Problem description> Keep every word of the listing and reproduce it exactly, but set aside any image found there.

Source data>
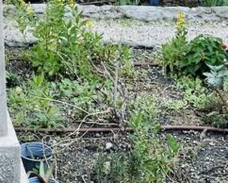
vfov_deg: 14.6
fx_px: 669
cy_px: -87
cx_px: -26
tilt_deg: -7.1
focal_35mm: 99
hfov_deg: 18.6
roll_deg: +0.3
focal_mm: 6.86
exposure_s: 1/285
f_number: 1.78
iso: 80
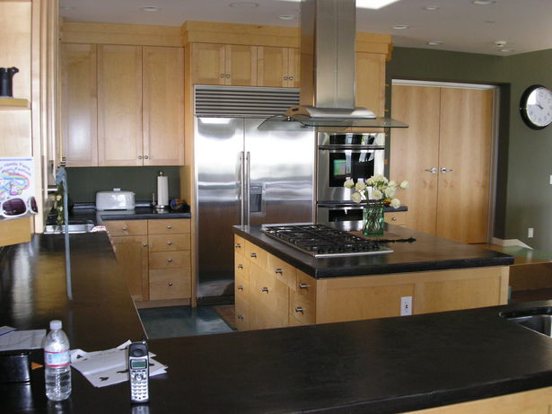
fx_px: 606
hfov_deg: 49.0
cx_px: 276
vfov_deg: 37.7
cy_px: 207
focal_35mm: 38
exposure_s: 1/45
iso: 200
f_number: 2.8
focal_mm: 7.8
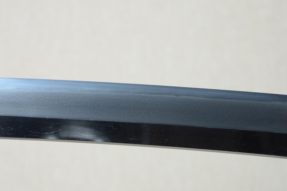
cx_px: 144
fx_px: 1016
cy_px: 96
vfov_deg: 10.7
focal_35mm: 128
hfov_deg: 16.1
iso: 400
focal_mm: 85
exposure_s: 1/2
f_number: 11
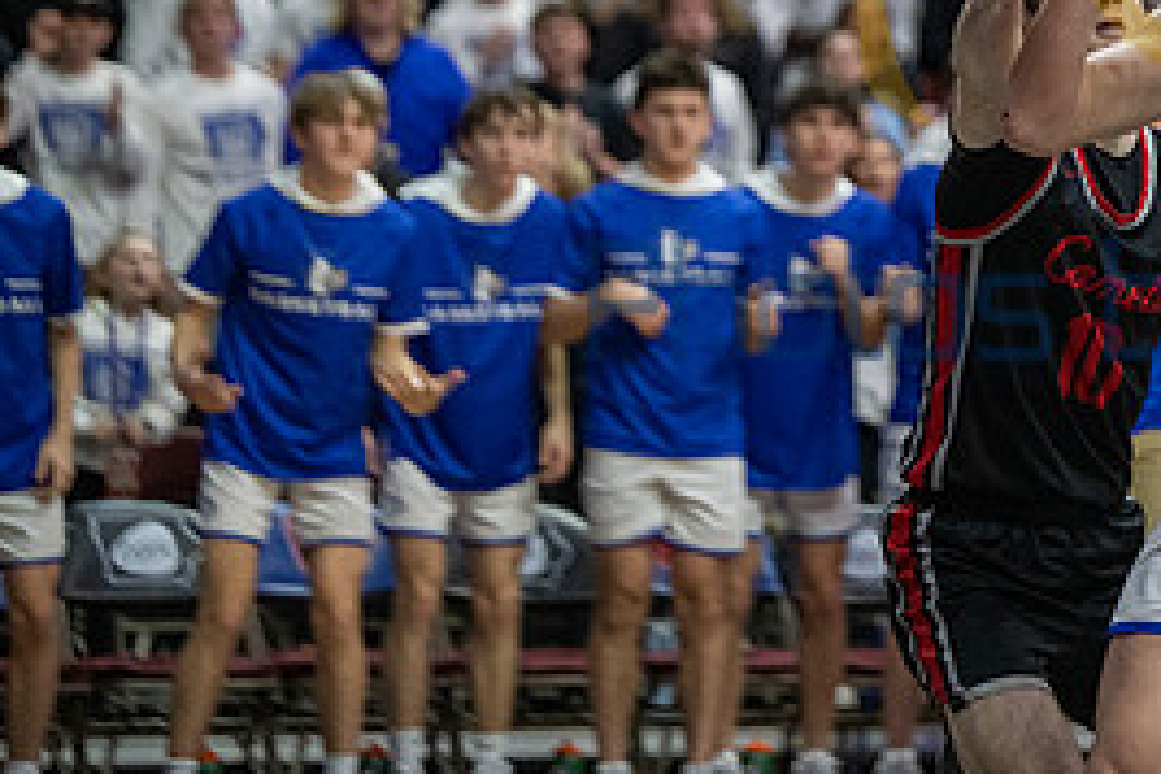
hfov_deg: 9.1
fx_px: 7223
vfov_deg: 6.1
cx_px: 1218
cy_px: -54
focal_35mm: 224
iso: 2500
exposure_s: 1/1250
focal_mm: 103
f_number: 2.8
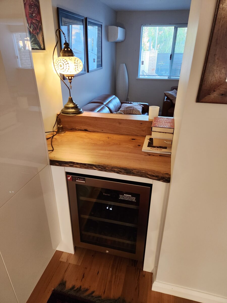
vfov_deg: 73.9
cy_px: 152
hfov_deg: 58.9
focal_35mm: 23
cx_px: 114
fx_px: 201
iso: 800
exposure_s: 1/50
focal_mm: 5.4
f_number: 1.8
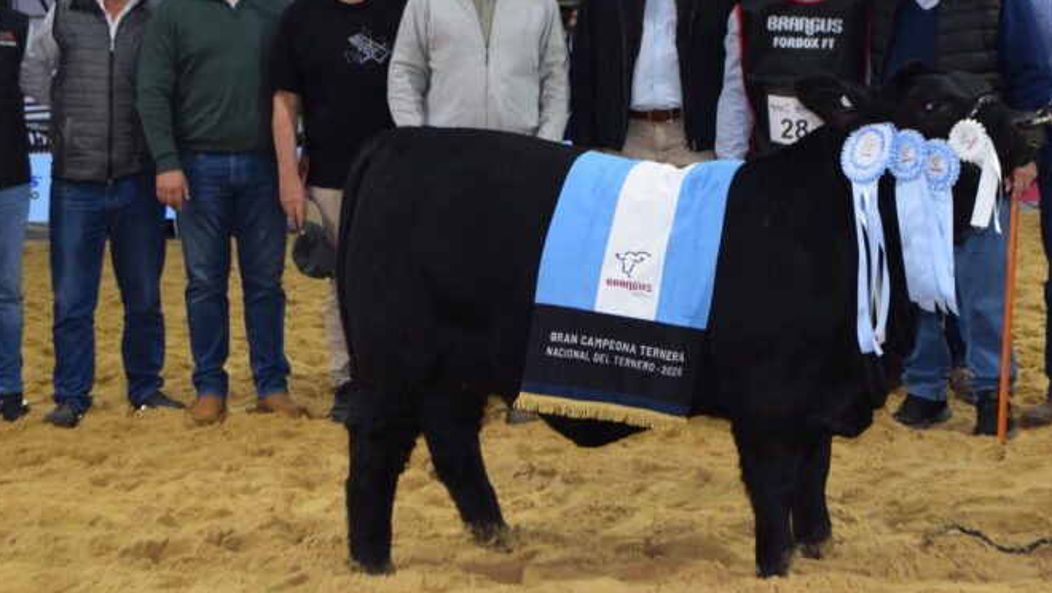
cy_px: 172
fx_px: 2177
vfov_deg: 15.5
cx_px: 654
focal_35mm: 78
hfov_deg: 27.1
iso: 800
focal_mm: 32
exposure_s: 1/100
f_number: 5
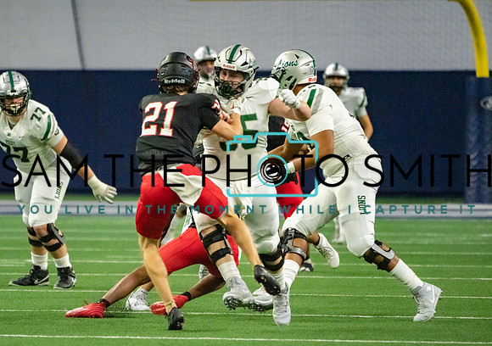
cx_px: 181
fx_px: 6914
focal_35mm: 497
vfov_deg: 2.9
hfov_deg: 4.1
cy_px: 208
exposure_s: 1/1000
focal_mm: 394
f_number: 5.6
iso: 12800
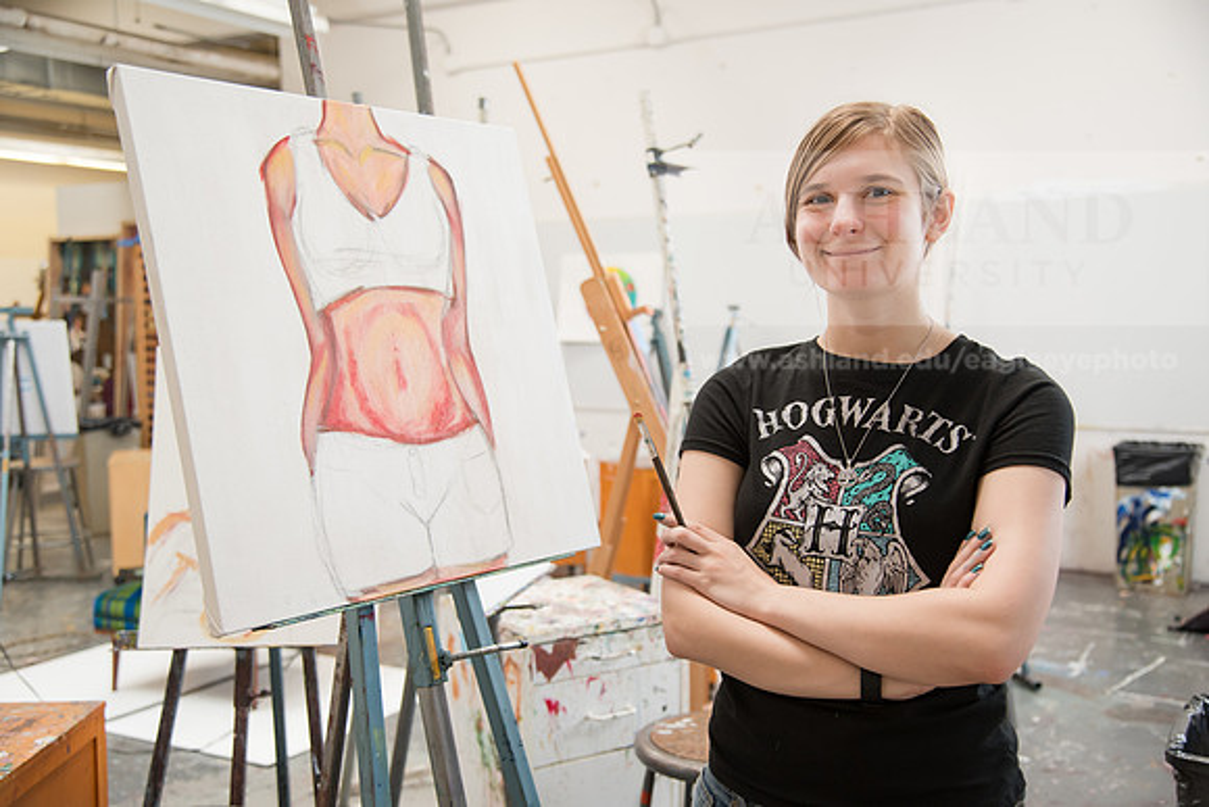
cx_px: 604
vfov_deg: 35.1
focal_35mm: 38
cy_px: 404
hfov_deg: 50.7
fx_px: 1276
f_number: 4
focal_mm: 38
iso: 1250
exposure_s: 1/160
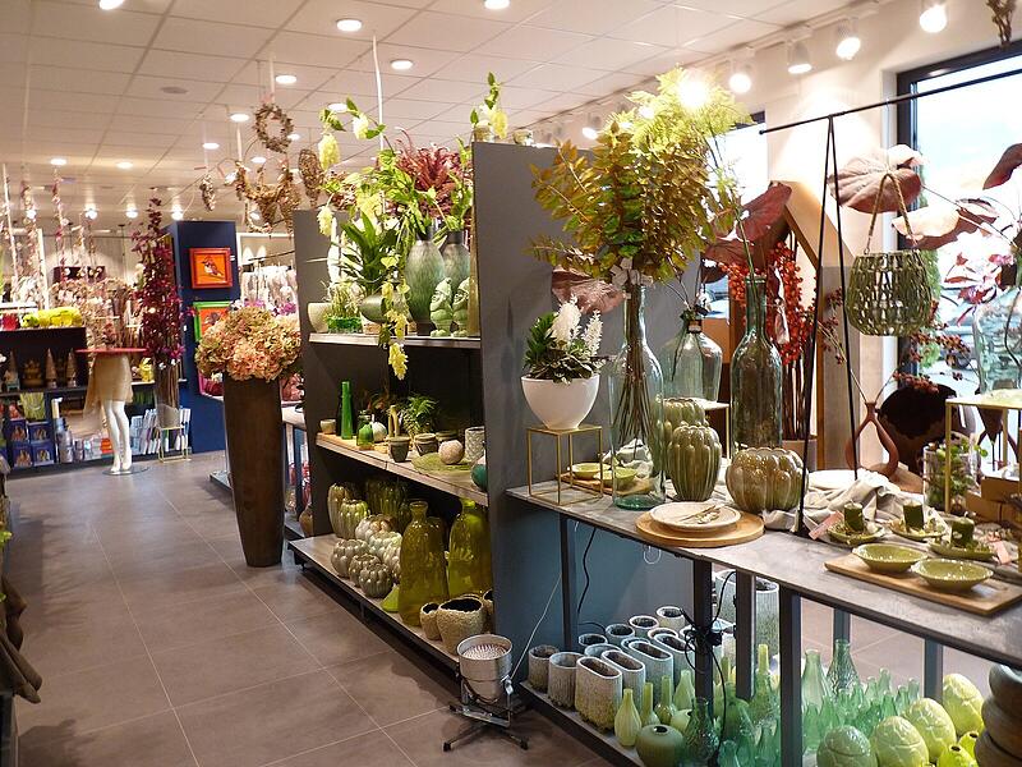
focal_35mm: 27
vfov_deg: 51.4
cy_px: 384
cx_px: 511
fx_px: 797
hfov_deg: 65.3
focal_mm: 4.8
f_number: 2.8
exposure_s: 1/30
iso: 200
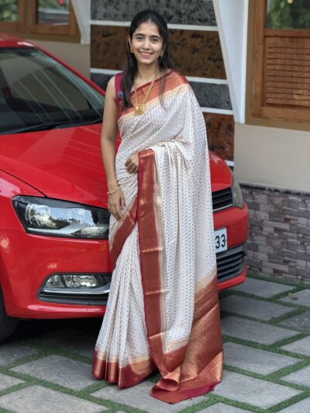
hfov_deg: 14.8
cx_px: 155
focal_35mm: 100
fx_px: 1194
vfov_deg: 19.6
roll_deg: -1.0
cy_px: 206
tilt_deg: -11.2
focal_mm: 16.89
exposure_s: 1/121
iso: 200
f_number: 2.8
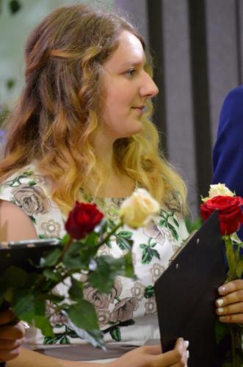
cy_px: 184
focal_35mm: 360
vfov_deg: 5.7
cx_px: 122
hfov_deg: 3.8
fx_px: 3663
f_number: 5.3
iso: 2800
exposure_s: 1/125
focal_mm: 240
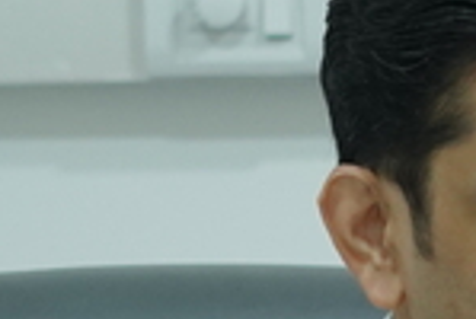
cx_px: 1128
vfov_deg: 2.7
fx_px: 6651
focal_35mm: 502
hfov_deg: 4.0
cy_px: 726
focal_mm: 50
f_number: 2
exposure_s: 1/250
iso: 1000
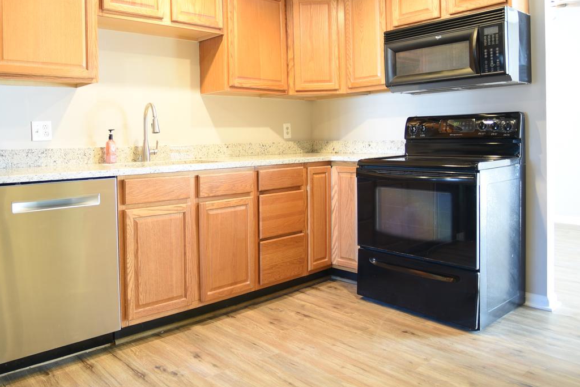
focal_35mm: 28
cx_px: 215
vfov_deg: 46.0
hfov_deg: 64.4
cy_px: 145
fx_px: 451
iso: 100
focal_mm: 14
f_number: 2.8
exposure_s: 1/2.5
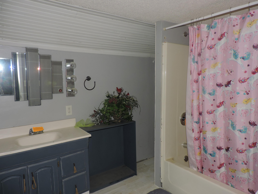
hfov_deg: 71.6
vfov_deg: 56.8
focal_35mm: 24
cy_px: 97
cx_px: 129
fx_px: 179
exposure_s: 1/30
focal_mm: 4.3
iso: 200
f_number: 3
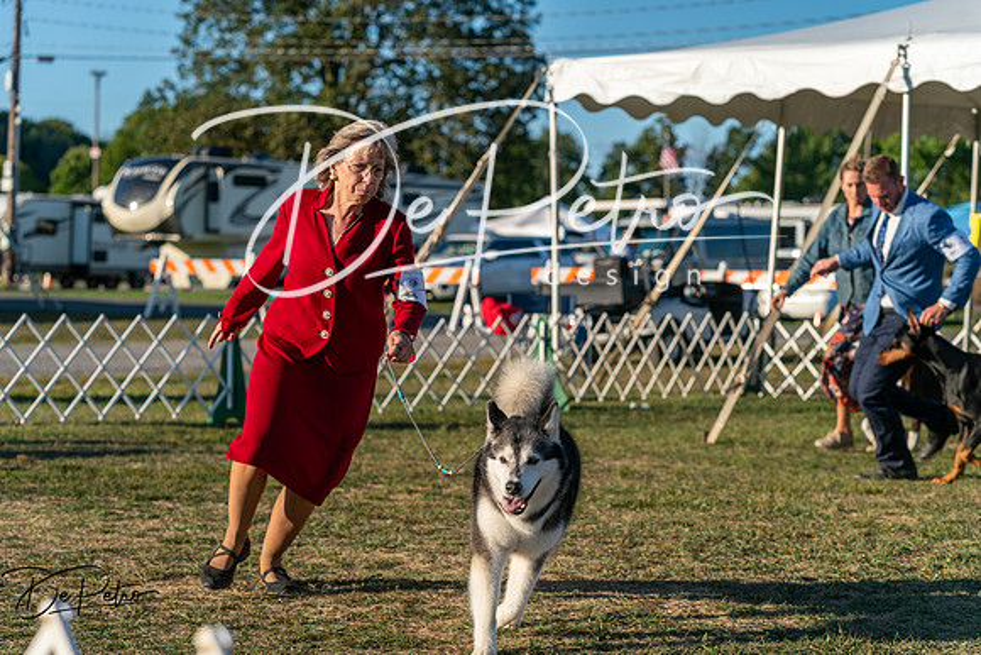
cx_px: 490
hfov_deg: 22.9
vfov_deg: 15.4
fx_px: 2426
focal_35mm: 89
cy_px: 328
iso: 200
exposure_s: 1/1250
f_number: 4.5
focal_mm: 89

Problem solution>
vfov_deg: 14.6
fx_px: 669
cy_px: -87
cx_px: -26
tilt_deg: -7.1
focal_35mm: 99
hfov_deg: 18.6
roll_deg: +0.3
focal_mm: 6.86
exposure_s: 1/285
f_number: 1.78
iso: 80
fx_px: 606
hfov_deg: 49.0
cx_px: 276
vfov_deg: 37.7
cy_px: 207
focal_35mm: 38
exposure_s: 1/45
iso: 200
f_number: 2.8
focal_mm: 7.8
cx_px: 144
fx_px: 1016
cy_px: 96
vfov_deg: 10.7
focal_35mm: 128
hfov_deg: 16.1
iso: 400
focal_mm: 85
exposure_s: 1/2
f_number: 11
hfov_deg: 9.1
fx_px: 7223
vfov_deg: 6.1
cx_px: 1218
cy_px: -54
focal_35mm: 224
iso: 2500
exposure_s: 1/1250
focal_mm: 103
f_number: 2.8
vfov_deg: 73.9
cy_px: 152
hfov_deg: 58.9
focal_35mm: 23
cx_px: 114
fx_px: 201
iso: 800
exposure_s: 1/50
focal_mm: 5.4
f_number: 1.8
cy_px: 172
fx_px: 2177
vfov_deg: 15.5
cx_px: 654
focal_35mm: 78
hfov_deg: 27.1
iso: 800
focal_mm: 32
exposure_s: 1/100
f_number: 5
cx_px: 181
fx_px: 6914
focal_35mm: 497
vfov_deg: 2.9
hfov_deg: 4.1
cy_px: 208
exposure_s: 1/1000
focal_mm: 394
f_number: 5.6
iso: 12800
cx_px: 604
vfov_deg: 35.1
focal_35mm: 38
cy_px: 404
hfov_deg: 50.7
fx_px: 1276
f_number: 4
focal_mm: 38
iso: 1250
exposure_s: 1/160
focal_35mm: 27
vfov_deg: 51.4
cy_px: 384
cx_px: 511
fx_px: 797
hfov_deg: 65.3
focal_mm: 4.8
f_number: 2.8
exposure_s: 1/30
iso: 200
hfov_deg: 14.8
cx_px: 155
focal_35mm: 100
fx_px: 1194
vfov_deg: 19.6
roll_deg: -1.0
cy_px: 206
tilt_deg: -11.2
focal_mm: 16.89
exposure_s: 1/121
iso: 200
f_number: 2.8
cy_px: 184
focal_35mm: 360
vfov_deg: 5.7
cx_px: 122
hfov_deg: 3.8
fx_px: 3663
f_number: 5.3
iso: 2800
exposure_s: 1/125
focal_mm: 240
cx_px: 1128
vfov_deg: 2.7
fx_px: 6651
focal_35mm: 502
hfov_deg: 4.0
cy_px: 726
focal_mm: 50
f_number: 2
exposure_s: 1/250
iso: 1000
focal_35mm: 28
cx_px: 215
vfov_deg: 46.0
hfov_deg: 64.4
cy_px: 145
fx_px: 451
iso: 100
focal_mm: 14
f_number: 2.8
exposure_s: 1/2.5
hfov_deg: 71.6
vfov_deg: 56.8
focal_35mm: 24
cy_px: 97
cx_px: 129
fx_px: 179
exposure_s: 1/30
focal_mm: 4.3
iso: 200
f_number: 3
cx_px: 490
hfov_deg: 22.9
vfov_deg: 15.4
fx_px: 2426
focal_35mm: 89
cy_px: 328
iso: 200
exposure_s: 1/1250
f_number: 4.5
focal_mm: 89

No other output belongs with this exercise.